After entering the LEAPS Covered Write, the trader then monitors the underlying Stock.  If the Stock stays flat, then the position should be left alone and the short Option will expire.  The Maximum Reward is realized.  The LEAPS Call is retained and the trader can then make a determination if the position meets the requirements to do again. 

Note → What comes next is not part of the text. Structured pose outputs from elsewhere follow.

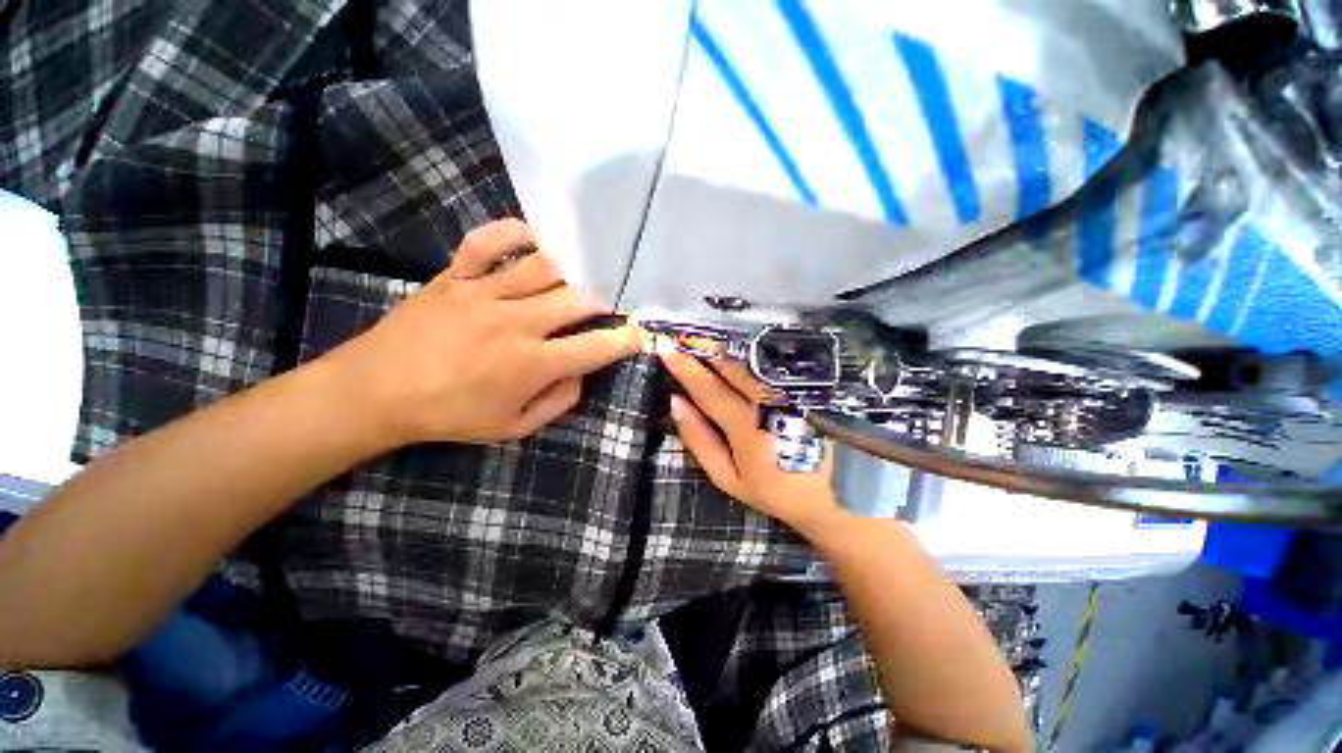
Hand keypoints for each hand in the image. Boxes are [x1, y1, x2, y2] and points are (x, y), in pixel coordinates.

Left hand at [331, 219, 639, 445]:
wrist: (375, 392)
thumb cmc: (450, 415)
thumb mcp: (513, 427)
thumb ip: (558, 402)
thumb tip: (582, 373)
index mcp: (532, 364)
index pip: (595, 347)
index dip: (624, 339)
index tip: (637, 333)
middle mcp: (517, 323)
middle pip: (579, 299)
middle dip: (605, 301)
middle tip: (609, 305)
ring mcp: (485, 293)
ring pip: (545, 267)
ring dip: (573, 270)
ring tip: (583, 275)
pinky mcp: (455, 276)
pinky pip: (488, 242)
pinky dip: (514, 233)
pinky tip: (534, 238)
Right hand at [660, 348, 843, 535]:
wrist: (836, 495)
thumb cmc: (775, 488)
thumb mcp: (728, 476)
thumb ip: (699, 439)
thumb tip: (676, 402)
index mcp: (746, 425)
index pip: (707, 387)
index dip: (684, 366)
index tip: (666, 348)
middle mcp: (770, 400)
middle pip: (731, 365)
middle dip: (704, 347)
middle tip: (684, 335)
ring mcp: (792, 389)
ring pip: (752, 358)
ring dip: (726, 346)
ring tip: (705, 337)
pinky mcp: (808, 385)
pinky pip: (774, 361)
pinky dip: (752, 351)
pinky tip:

If the Stock goes up, then, just prior to expiration, the trader will exit the entire position.  Why?  If the Stock goes above the short-term Strike Price, then assignment WILL happen AT EXPIRATION if not sooner.  A question was asked about the risks associated with assignment - and the risk is that we will have to sell the Stock.  The issue with this is that the trader will not own the Stock at this point.  So, if we are assigned we need to purchase the Stock in order to sell it.  If this happens prior to expiration, then the LEAPS Call can be exercised, the stock can be purchased and then the assignment is fulfilled.  While this can still return a small profit, it normally isn’t as great as “unwrapping” out of the entire trade prior to expiration.  The reason that we purchased the LEAPS Call with a high Delta was for this very reason.  Remember that the high Delta builds the LEAPS Call value and so if the Stock goes up we consider unwrapping about a day or two prior to expiration.  We will Buy to Close the short-term Call and we will Sell to Close the LEAPS Call.  In many instances this can return almost as much, percentage wise, as the Maximum Reward.  Normally, we DO NOT want to ride the trade through expiration if the Stock is above the Strike Price.

If the Stock drops in value, then at a pre-determined point on the stock, use a contingency order and unwrap out of the position.  Again, Buy to Close the short-term Call Options and Sell to Close the LEAPS Calls.

For traders that want to avoid the capital intensity of a regular Covered Call and are willing to spend a little more time in maintaining this trade, the LEAPS Covered Write may be the answer.

Wednesday, February 24, 2010

LEAPS Covered Write - Part I

I've been known to take a few leaps in my day (and I've been told to take a few as well), but one that I really like to take is the LEAPS Covered Write.  This Option Strategy is one that embraces the warm fuzzy feeling of a Covered Call, yet allows the trader to leverage and still retain some safety in the trade.  This is a Calendar or Diagonal Spread Trade that enables the trader to have monthly income while lowering the amount of capital required upfront.

With some Covered Call traders, the number one problem they face is being able to buy enough Stock to make the trade worthwhile.  With the LCW the underlying is the LEAPS and the cost is a fraction of what the trader would normally have to pay for the Stock.

The LEAPS Covered Write is assembled by purchasing a LEAPS that is deep in-the-money (ITM) and that has a high Delta (preferably .90 or better) and then selling the short-term Call Option which is out-of-the-money (OTM). 

Let's take a look at one of the most widely traded products in the market - an ETF named the SPY.


The LCW requires that you have a flat or moderately bullish underlying.  The SPY is trading at $110.82.  For many a Covered Call trade would be too expensive and the return on the trade is minimal (about 1.5%).   Instead of having to buy the SPY, we look to the LEAPS to be the substitute.  In checking for the proper LEAPS the trader normally selects the first expiration month available and a deep in-the-money strike.  The Dec 90 LEAPS are chosen.  For Index or ETF underlying products, the LEAPS may or may not be in January.  In this case the 90 LEAPS Calls have a 0.9027 Delta and a cost of $22.36.  The LEAPS are purchased and then the short-term Call (the March $111.00) is sold (the same Call Option if the trader was doing a regular Covered Call).  Instead of a 1.5% return, the structure of this trade returns 7.7%  ($1.74 / $22.36).  By structuring this trade, we've essentially increased our return by about 7x!